Metadata-Version: 2.1
Name: biglist
Version: 0.6.7
Summary: Biglist
Author-email: Zepu Zhang <zepu.zhang@gmail.com>
Requires-Python: >=3.8
Description-Content-Type: text/markdown
Classifier: Intended Audience :: Developers
Classifier: Programming Language :: Python :: 3
Classifier: Topic :: Software Development :: Libraries :: Python Modules
Requires-Dist: upathlib >=0.6.4
Requires-Dist: bandit ; extra == "test"
Requires-Dist: boltons ; extra == "test"
Requires-Dist: coverage[toml] ; extra == "test"
Requires-Dist: flake8 ; extra == "test"
Requires-Dist: mypy ; extra == "test"
Requires-Dist: pylint ; extra == "test"
Requires-Dist: pytest ; extra == "test"
Requires-Dist: pytest-asyncio ; extra == "test"
Project-URL: Source, https://github.com/zpz/biglist
Provides-Extra: test

# biglist

`biglist` provides a class `Biglist`, which implements a persisted, out-of-memory Python data structure operations by the familiar *list* interface. The main use case is processing large amounts of data that can not fit in memory.

Persistence can be on local disk or in a cloud blob store.

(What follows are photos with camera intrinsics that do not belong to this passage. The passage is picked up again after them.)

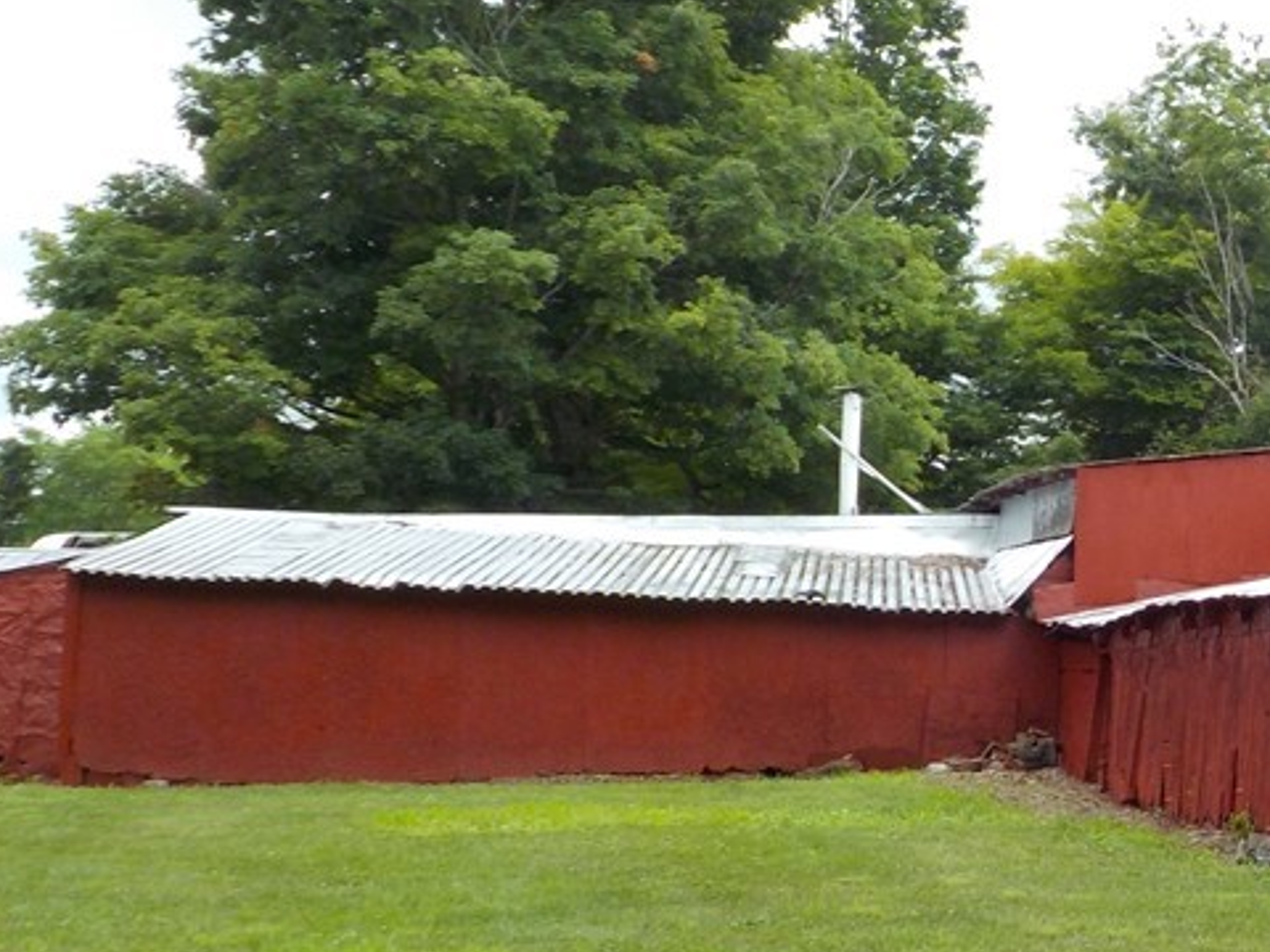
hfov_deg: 28.3
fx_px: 2348
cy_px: 529
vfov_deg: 22.9
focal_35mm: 64
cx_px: 1296
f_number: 3.3
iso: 125
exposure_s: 1/500
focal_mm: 4.1
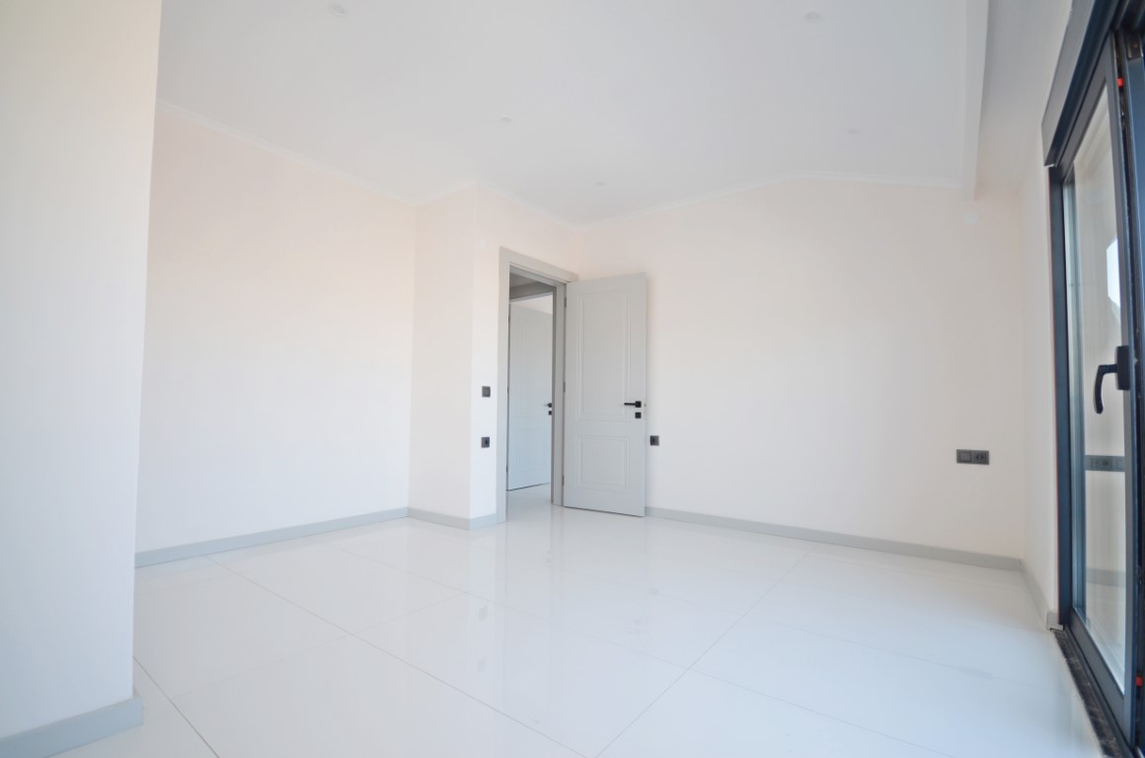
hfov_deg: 100.5
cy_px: 379
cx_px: 572
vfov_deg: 77.1
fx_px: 476
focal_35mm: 15
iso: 200
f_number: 4.5
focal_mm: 10
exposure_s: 1/80
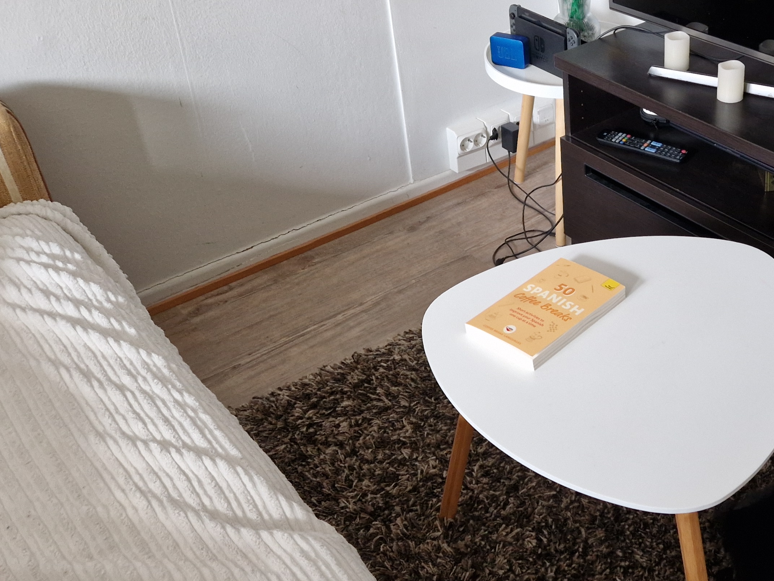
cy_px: 188
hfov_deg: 41.1
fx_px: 961
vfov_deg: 33.3
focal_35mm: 43
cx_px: 665
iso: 500
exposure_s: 1/50
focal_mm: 5.4
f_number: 1.8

Mutation is append-only. Updating existing elements of the list is not supported.

Random element access by index and slice is supported, but not optimized. The recommended way of consumption is by iteration, which is optimized for speed.

Distributed reading and writing are supported. This means appending to or reading from a `Biglist` by multiple workers concurrently. In the case of reading, the data of the `Biglist` is split between the workers. When the storage is local, the workers are multiple threads or processes. When the storage is remote (i.e. in a cloud blob store), the workers are multiple threads or processes on one or more machines.

Of course, reading the entire list concurrently by a number of independent workers is also possible. That, however, is not called "distributed" reading.

A very early version of this work is described in [a blog post](https://zpz.github.io/blog/biglist/).

## Status

Production ready.